***** Task material

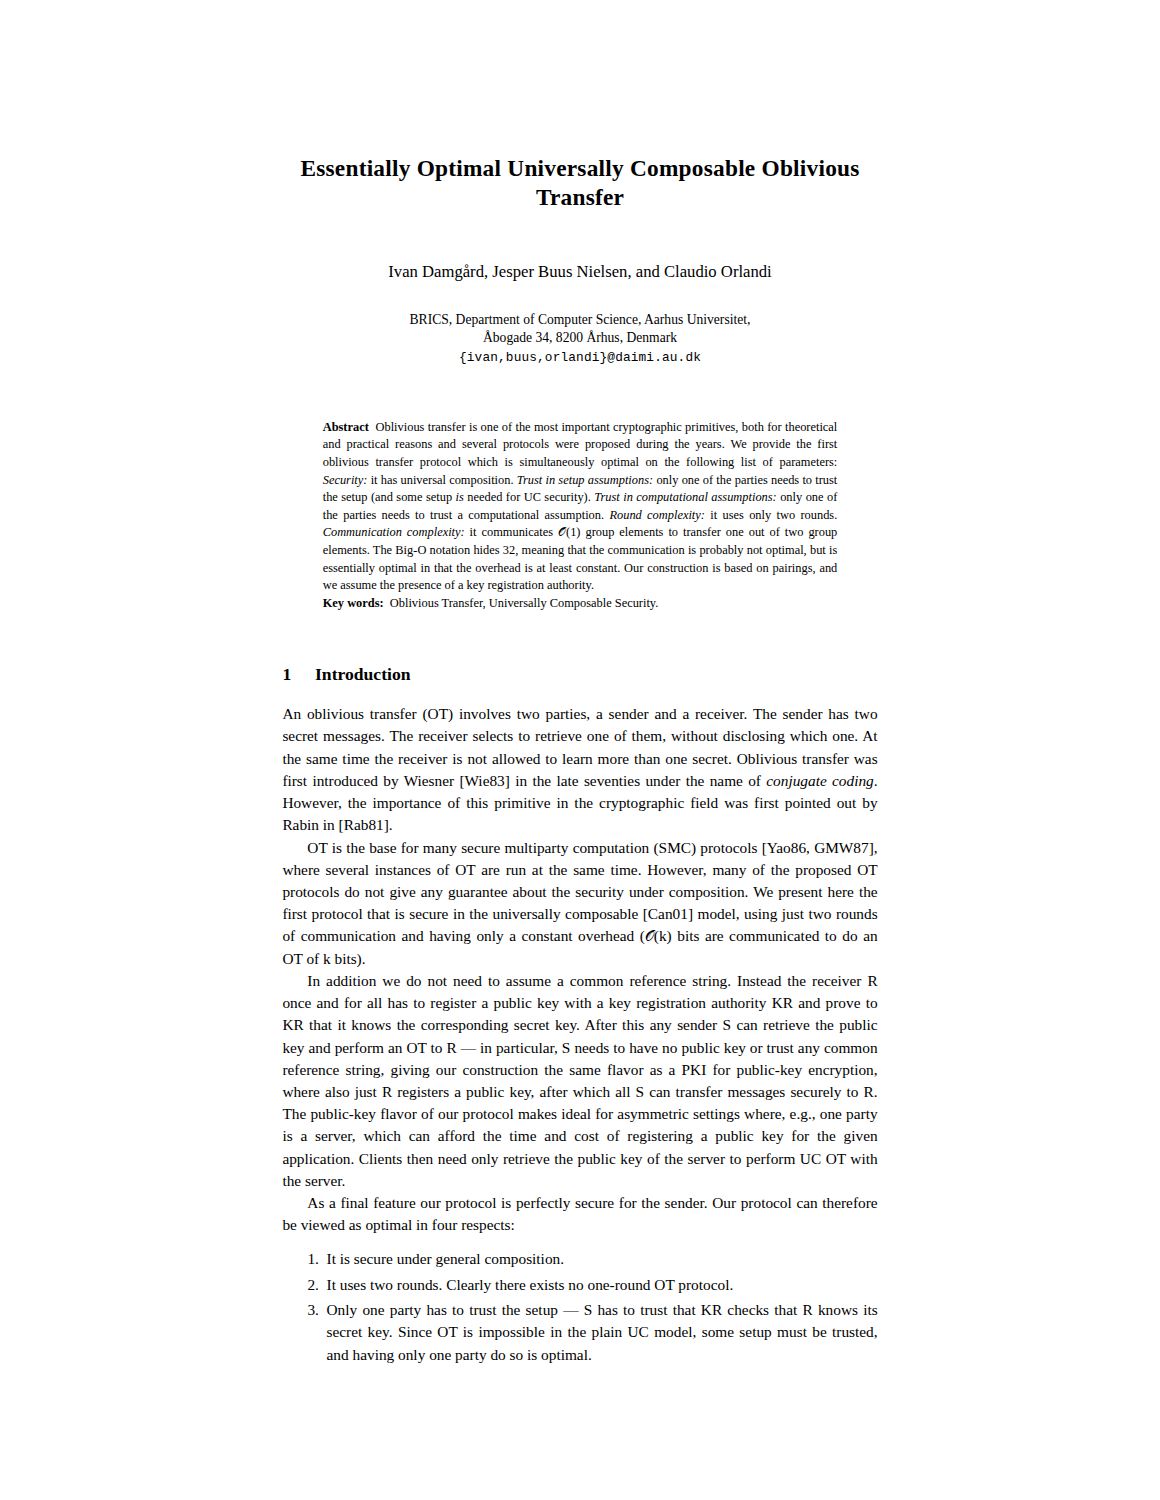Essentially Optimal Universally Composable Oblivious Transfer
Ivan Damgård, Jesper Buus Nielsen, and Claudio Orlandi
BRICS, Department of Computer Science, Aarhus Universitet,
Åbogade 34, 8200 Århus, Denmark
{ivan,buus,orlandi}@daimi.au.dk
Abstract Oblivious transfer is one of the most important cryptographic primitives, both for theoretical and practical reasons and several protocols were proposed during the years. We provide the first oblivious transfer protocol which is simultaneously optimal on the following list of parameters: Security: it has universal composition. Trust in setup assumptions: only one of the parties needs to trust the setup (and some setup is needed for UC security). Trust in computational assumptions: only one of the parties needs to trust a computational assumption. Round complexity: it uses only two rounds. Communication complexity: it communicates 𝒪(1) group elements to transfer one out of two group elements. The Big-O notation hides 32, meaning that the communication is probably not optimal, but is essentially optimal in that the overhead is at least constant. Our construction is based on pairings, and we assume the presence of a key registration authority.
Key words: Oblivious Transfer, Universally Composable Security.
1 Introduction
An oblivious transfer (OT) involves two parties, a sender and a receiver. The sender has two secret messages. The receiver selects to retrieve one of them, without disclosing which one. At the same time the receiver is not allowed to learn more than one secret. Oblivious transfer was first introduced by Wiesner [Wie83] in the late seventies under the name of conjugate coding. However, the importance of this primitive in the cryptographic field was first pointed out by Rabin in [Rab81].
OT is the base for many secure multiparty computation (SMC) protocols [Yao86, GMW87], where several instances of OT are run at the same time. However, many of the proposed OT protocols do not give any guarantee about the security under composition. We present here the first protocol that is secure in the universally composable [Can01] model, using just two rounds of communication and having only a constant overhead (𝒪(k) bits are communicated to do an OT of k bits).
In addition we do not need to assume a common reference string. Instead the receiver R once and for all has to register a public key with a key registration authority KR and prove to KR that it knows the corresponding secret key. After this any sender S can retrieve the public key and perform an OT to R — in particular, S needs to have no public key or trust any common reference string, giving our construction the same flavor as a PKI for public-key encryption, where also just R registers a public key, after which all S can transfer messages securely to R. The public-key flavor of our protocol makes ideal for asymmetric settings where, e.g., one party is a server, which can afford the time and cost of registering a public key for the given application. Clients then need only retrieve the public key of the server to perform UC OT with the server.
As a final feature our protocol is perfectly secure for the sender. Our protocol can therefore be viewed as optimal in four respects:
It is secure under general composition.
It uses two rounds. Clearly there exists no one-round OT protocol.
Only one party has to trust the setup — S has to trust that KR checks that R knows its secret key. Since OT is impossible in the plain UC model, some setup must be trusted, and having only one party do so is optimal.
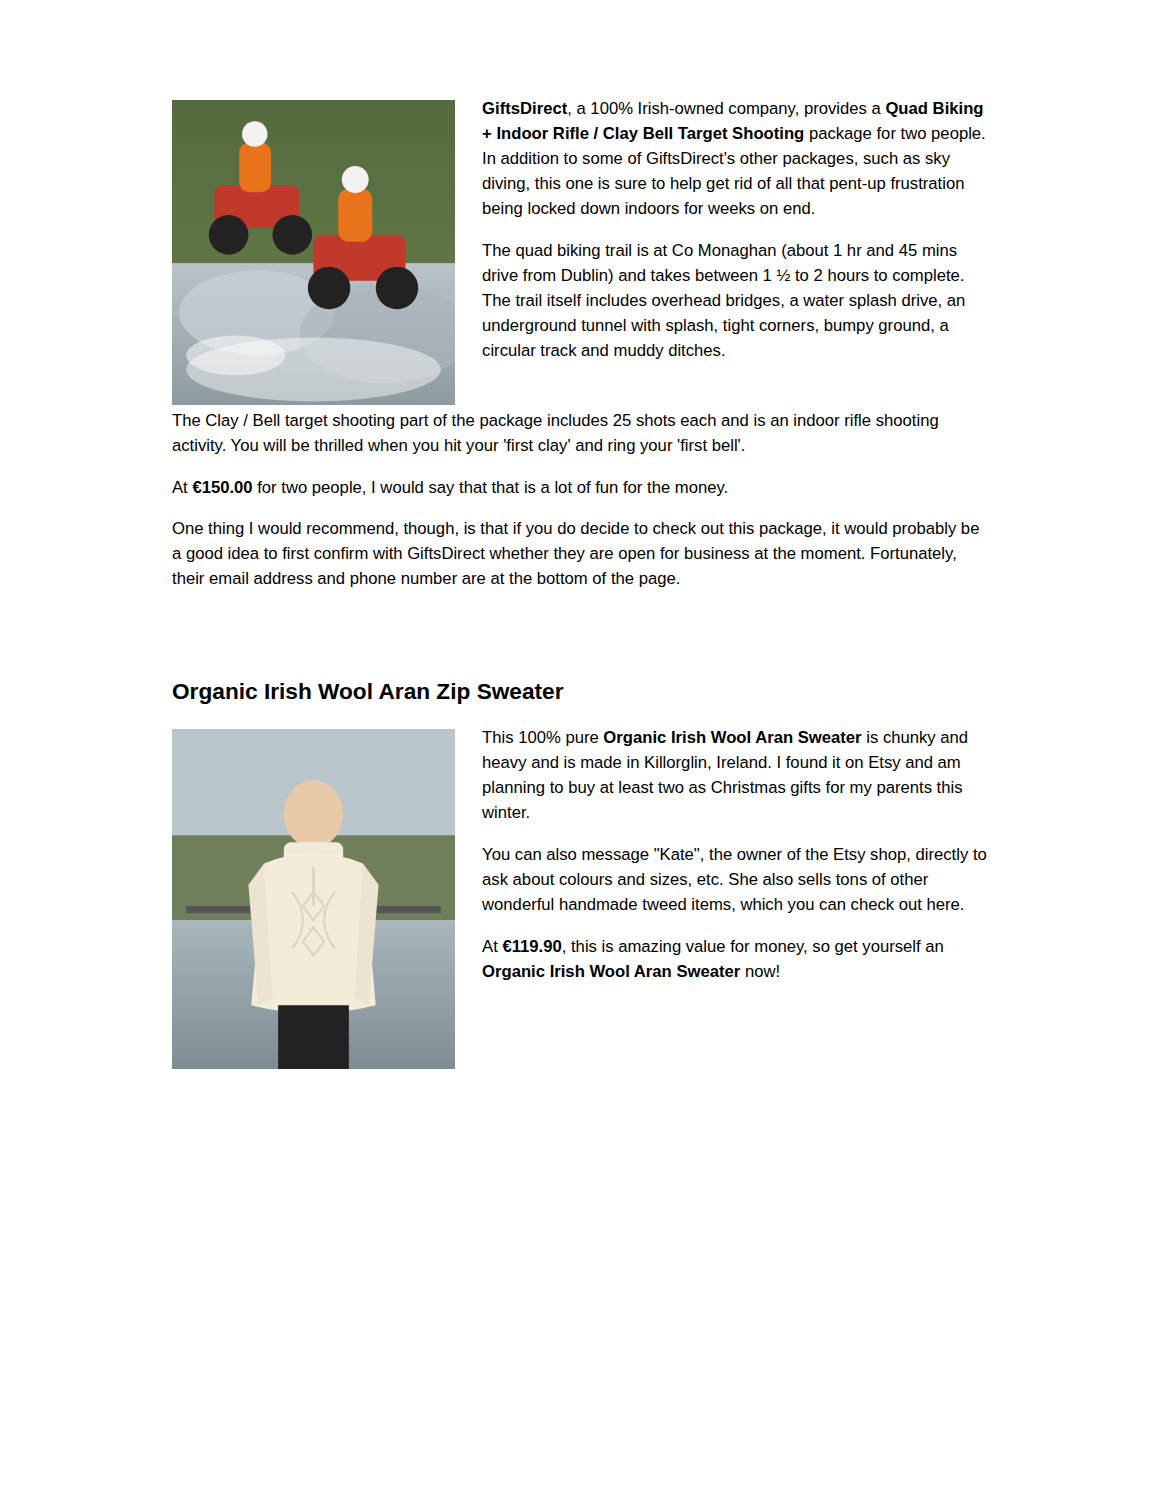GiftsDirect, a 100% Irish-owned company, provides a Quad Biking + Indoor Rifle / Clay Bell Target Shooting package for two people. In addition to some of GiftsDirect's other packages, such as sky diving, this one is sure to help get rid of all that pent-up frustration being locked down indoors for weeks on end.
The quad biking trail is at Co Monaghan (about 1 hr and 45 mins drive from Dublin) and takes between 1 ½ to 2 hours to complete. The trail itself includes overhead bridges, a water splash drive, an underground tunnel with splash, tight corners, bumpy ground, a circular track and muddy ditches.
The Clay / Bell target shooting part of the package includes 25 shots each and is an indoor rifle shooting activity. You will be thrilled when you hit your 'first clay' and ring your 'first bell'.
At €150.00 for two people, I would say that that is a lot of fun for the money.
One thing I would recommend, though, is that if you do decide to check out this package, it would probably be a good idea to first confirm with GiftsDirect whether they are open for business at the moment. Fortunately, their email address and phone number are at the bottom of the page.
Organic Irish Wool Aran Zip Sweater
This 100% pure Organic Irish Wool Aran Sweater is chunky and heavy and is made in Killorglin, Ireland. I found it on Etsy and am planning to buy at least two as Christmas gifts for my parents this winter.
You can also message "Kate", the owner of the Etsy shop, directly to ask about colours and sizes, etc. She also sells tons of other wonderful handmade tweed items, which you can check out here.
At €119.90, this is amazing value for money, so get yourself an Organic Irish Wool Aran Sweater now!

**********
***** Task material

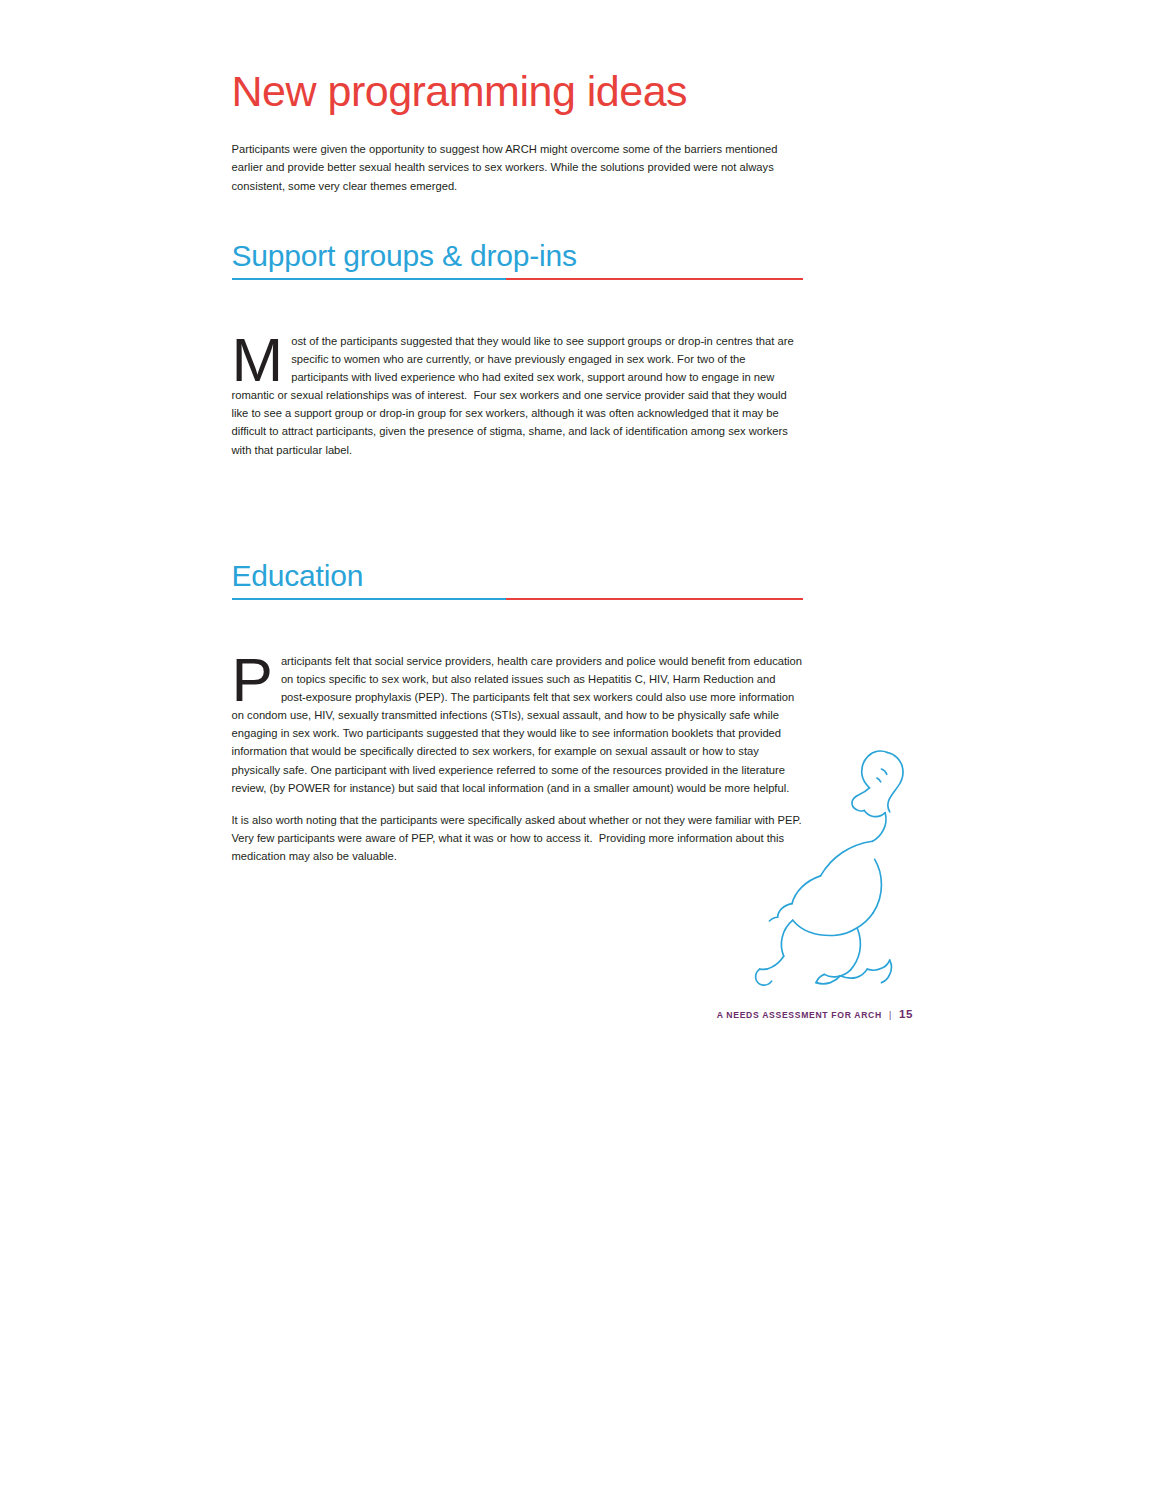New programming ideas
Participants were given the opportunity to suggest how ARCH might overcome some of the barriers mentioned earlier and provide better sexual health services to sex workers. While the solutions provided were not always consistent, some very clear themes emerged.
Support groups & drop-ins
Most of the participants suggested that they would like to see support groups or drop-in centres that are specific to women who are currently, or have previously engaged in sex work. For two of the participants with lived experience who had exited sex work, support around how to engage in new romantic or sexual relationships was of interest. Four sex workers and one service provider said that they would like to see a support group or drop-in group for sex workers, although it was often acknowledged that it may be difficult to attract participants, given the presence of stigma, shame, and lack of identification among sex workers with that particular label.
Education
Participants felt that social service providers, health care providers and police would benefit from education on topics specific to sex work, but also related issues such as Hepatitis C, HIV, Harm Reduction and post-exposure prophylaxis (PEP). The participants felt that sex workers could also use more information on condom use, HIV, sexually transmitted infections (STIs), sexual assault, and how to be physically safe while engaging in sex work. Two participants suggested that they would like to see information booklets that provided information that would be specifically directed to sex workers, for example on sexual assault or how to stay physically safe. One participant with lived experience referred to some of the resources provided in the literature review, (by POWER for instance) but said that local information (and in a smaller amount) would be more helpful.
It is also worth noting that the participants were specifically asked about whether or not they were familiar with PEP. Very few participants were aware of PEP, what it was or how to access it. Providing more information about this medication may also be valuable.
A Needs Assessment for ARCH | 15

**********
***** Task material

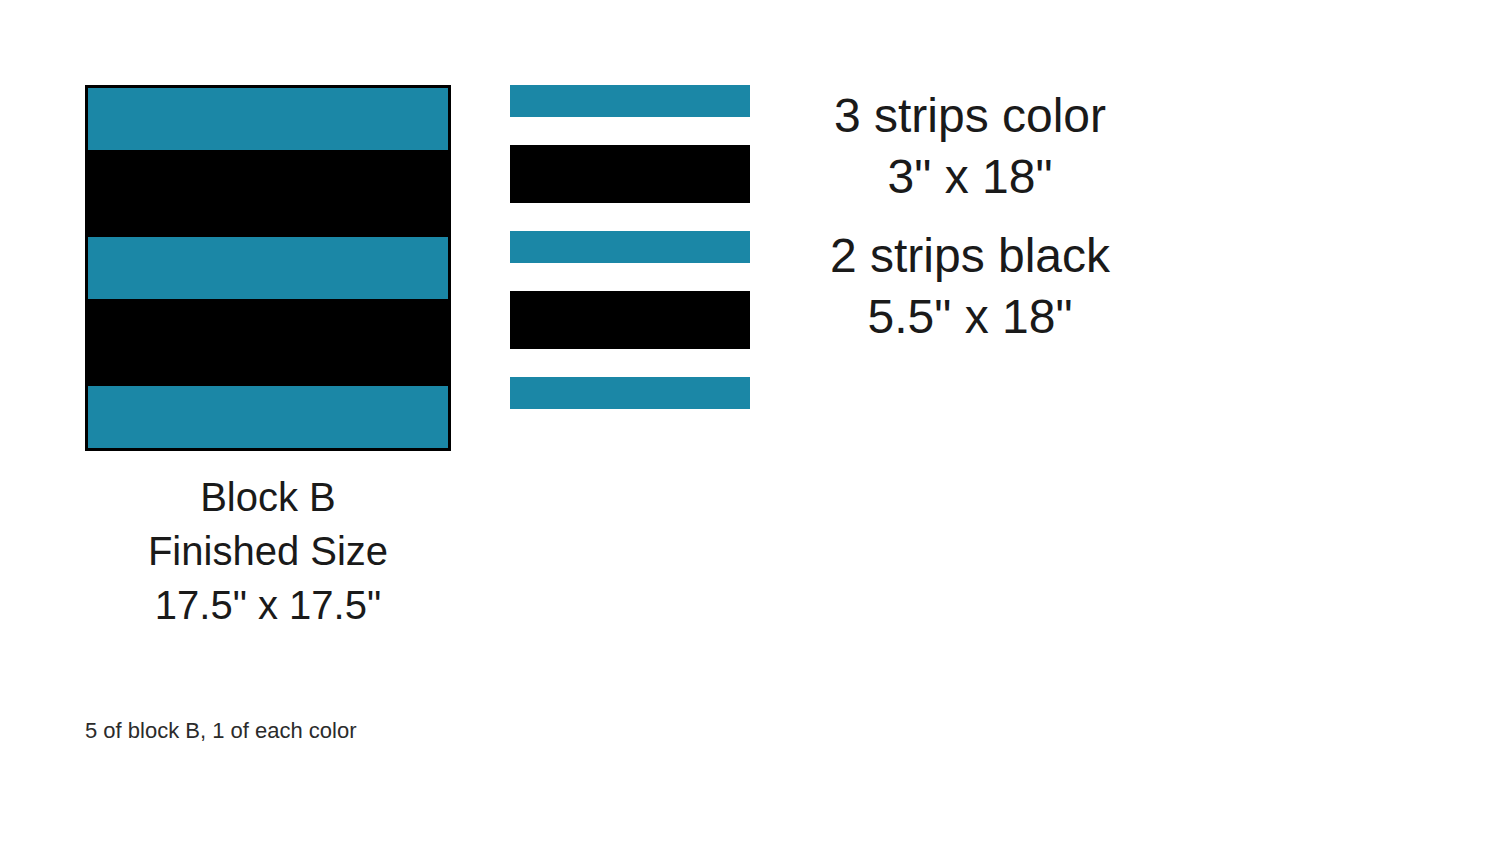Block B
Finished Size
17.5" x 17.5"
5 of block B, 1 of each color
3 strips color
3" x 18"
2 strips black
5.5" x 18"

**********

**Directions for this task:**
All lines with the word "Wool" are needed; pull them from the entries and copy each.

**Written solution:**
Organic Irish Wool Aran Zip Sweater
This 100% pure Organic Irish Wool Aran Sweater is chunky and heavy and is made in Killorglin, Ireland. I found it on Etsy and am planning to buy at least two as Christmas gifts for my parents this winter.
At €119.90, this is amazing value for money, so get yourself an Organic Irish Wool Aran Sweater now!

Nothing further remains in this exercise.